Old Fruitmarket, Glasgow

Rob Adams


Reem Kelani doesn’t hang around. The Manchester-born Palestinian singer was renewing her Scottish connections – her father studied in Glasgow and she has entertaining memories of her own experiences of Millport bars – and she wasn’t to be hindered by formalities like waiting for the sound engineer’s thumb’s up.

Her off-mic introduction turned out to be an endearingly apt overture to a performance in which she combined restless energy with vigorous political engagement, persuasive audience involvement and an illustrated, impressively far-reaching musicological dissertation.

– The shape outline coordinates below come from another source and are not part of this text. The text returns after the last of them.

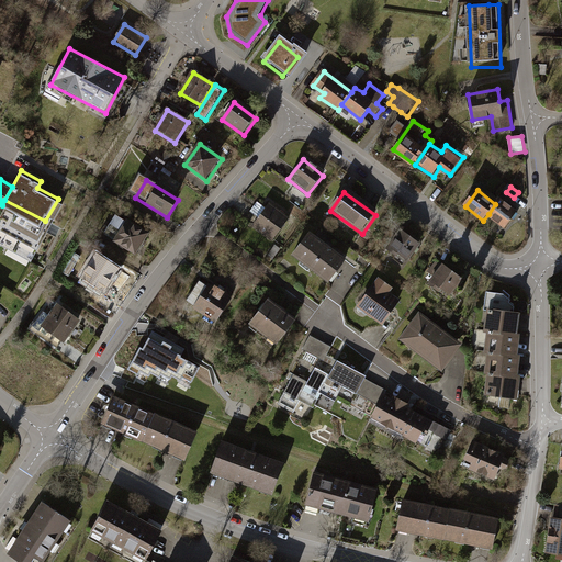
[(45,221),(4,200),(2,205),(0,209),(0,242),(26,256),(45,221)]
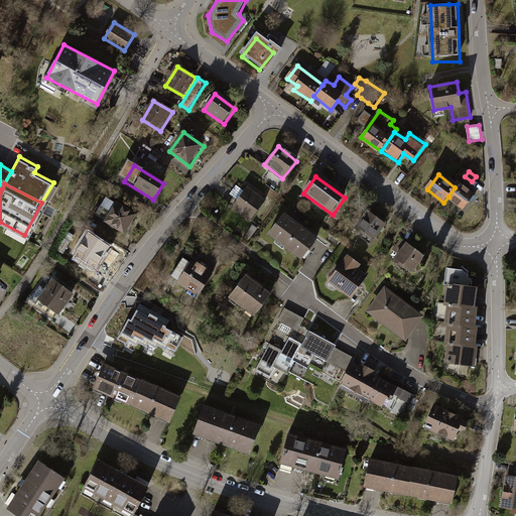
[(448,197),(466,210),(475,197),(458,183),(455,187),(448,197)]
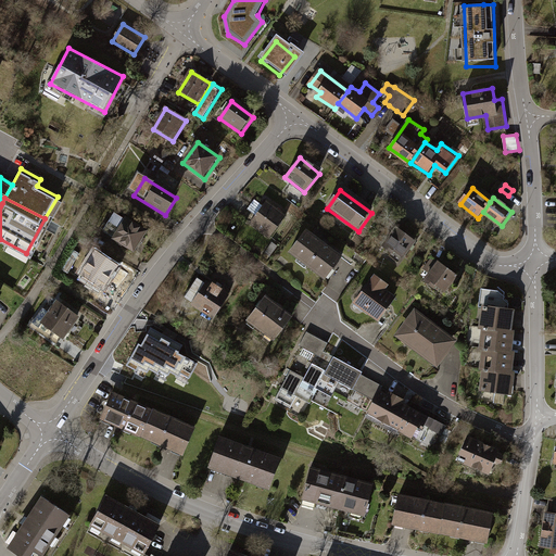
[(287,217),(267,202),(251,223),(272,238),(287,217)]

Visiting Celtic Connections as the headline attraction in a Burns Night celebration staged by the festival in conjunction with BEMIS, the organisation that empowers Scotland’s ethnic and cultural minority communities, Kelani took care to include her own Burns tribute, The Slave’s Lament, delivered as a deeply-felt blues, as did the previous participants.

So we had a raw, rugged Tibbie Dunbar from grooving Govanhill collective E Karika Djal’s violinist-guitarist, a slightly awkward-sounding Now Westlin’ Winds paired with Punjabi praise singing by Sarah Hayes and Sara Kazmi, and a rather lovely Auld Lang Syne from Syrian Maya Youssef, whose playing of the zither-like kanun employs an array of techniques to coax sounds and emotions from the strings.

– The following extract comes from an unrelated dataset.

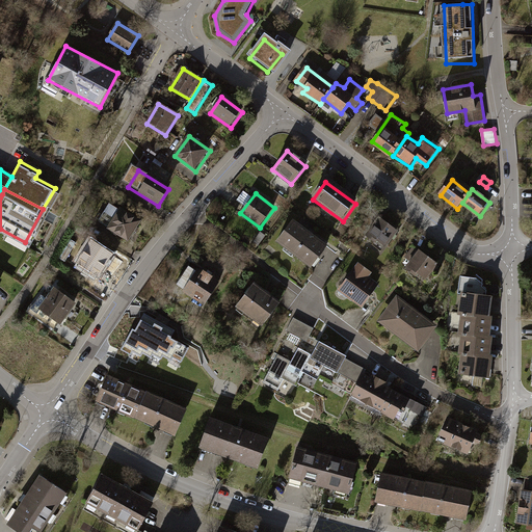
[(141,224),(111,206),(99,224),(129,243),(141,224)]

Kelani’s frank emotional engagement with her material could easily tumble into complete chaos but she has her performance under her own kind of control and the way she works with her highly schooled quartet and her songs’ exacting arrangements is mesmerising. One song was taken from village square to conservatoire in a primal to baroque adventure and another, with the audience’s participation, brought harmony to the Middle East. If only political leaders could find such healing charm.